The leaders, who represent 8000 Aboriginal people, said the intervention had created a wasteful bureaucracy and described the quarantining system under which payments had to be spent on food or other essentials as punitive. The payments should only be quarantined on a case-by-case basis, they said.

The Prime Minister was presented with a statement detailing the demands during a visit yesterday to Yirrkala.

Clan leaders agreed on the statement after a marathon and sometimes fiery meeting. The statement said indigenous people had been "marginalisd and demeaned over the past decade by the Howard regime and have been denied a say in our aspirations and futures".

Mr Rudd told journalists the Government was waiting on the findings of a review of the intervention by a three-person board expected later this year.

He said that under the intervention in 73 communities, 14,300 people had had their welfare payments quarantined and 1100 children had been given health checks. "These are important achievements," he said.

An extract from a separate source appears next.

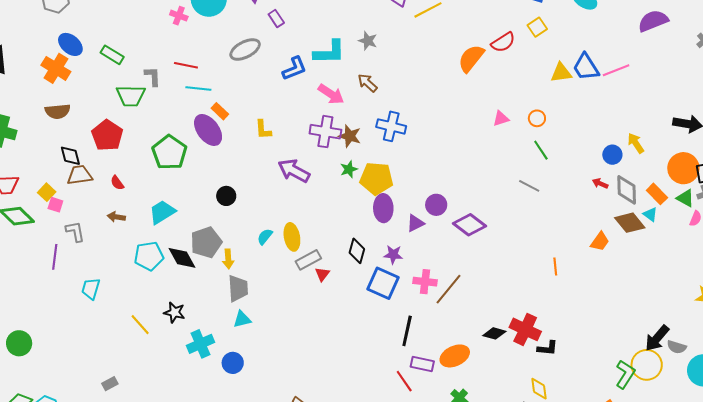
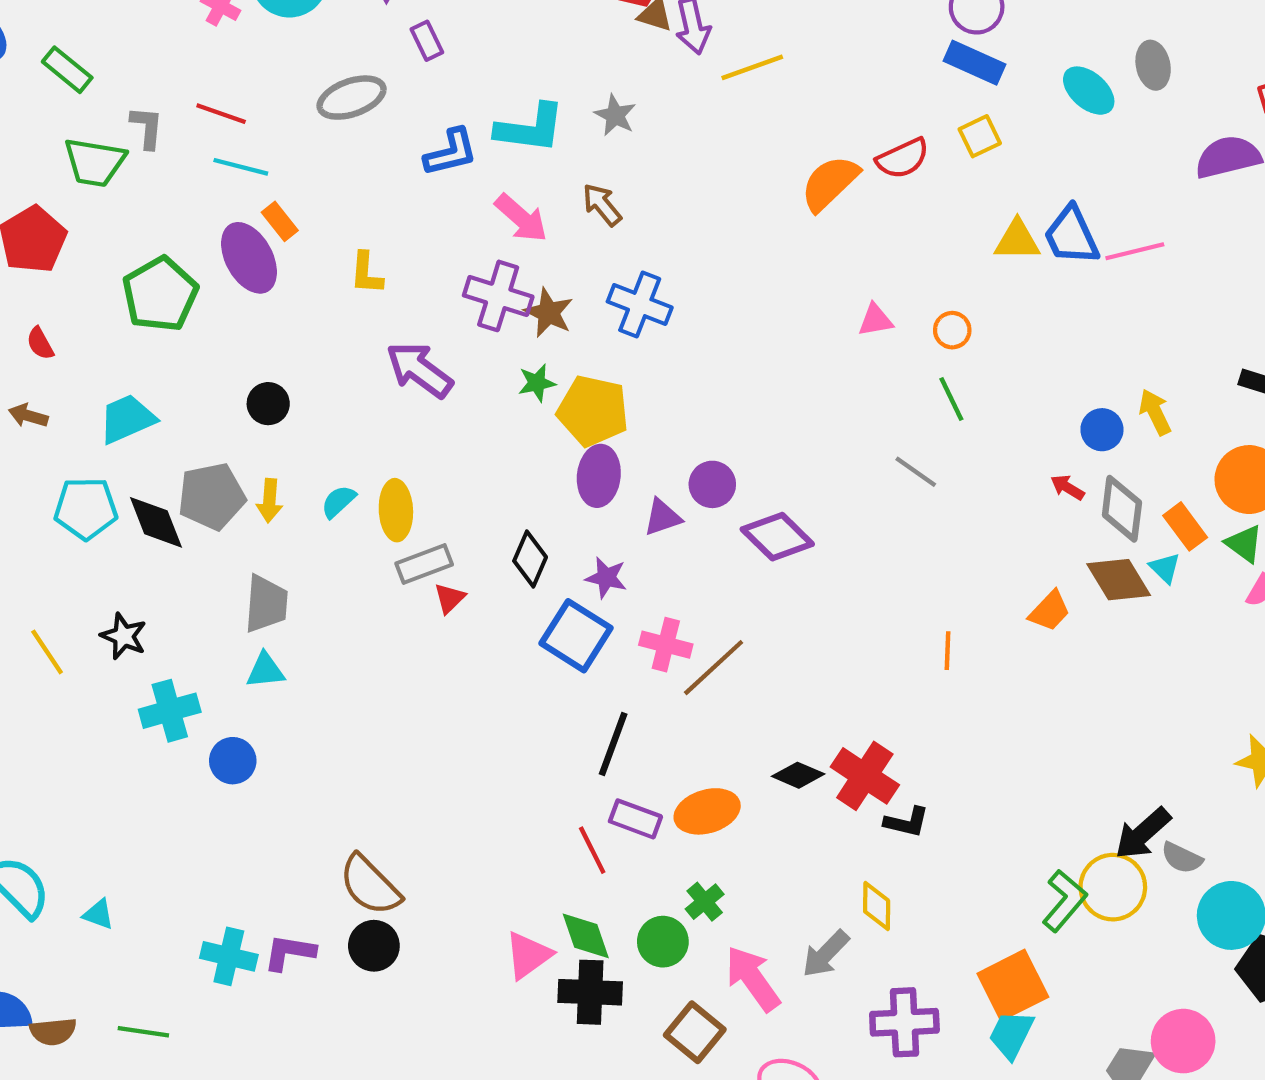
yellow arrow: (228, 259) -> (270, 501), moved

Among the leaders who signed the statement was Wali Wunungmurra, chairman of the powerful Northern Land Council which represents most indigenous groups in northern Australia.

The former Australian of the Year Galarrwuy Yunupingu denied signing the statement but said he supported the review. Disagreements about the intervention have escalated tensions among north-east Arnhem Land's 13 clans.

The leaders asked Mr Rudd to "stop taking advice from self-appointed experts - Aboriginal and non-Aboriginal" and "Aboriginal leaders who claim to know what should be done to improve our lives, when in fact they know very little about our communities, our culture, what we value or our circumstances."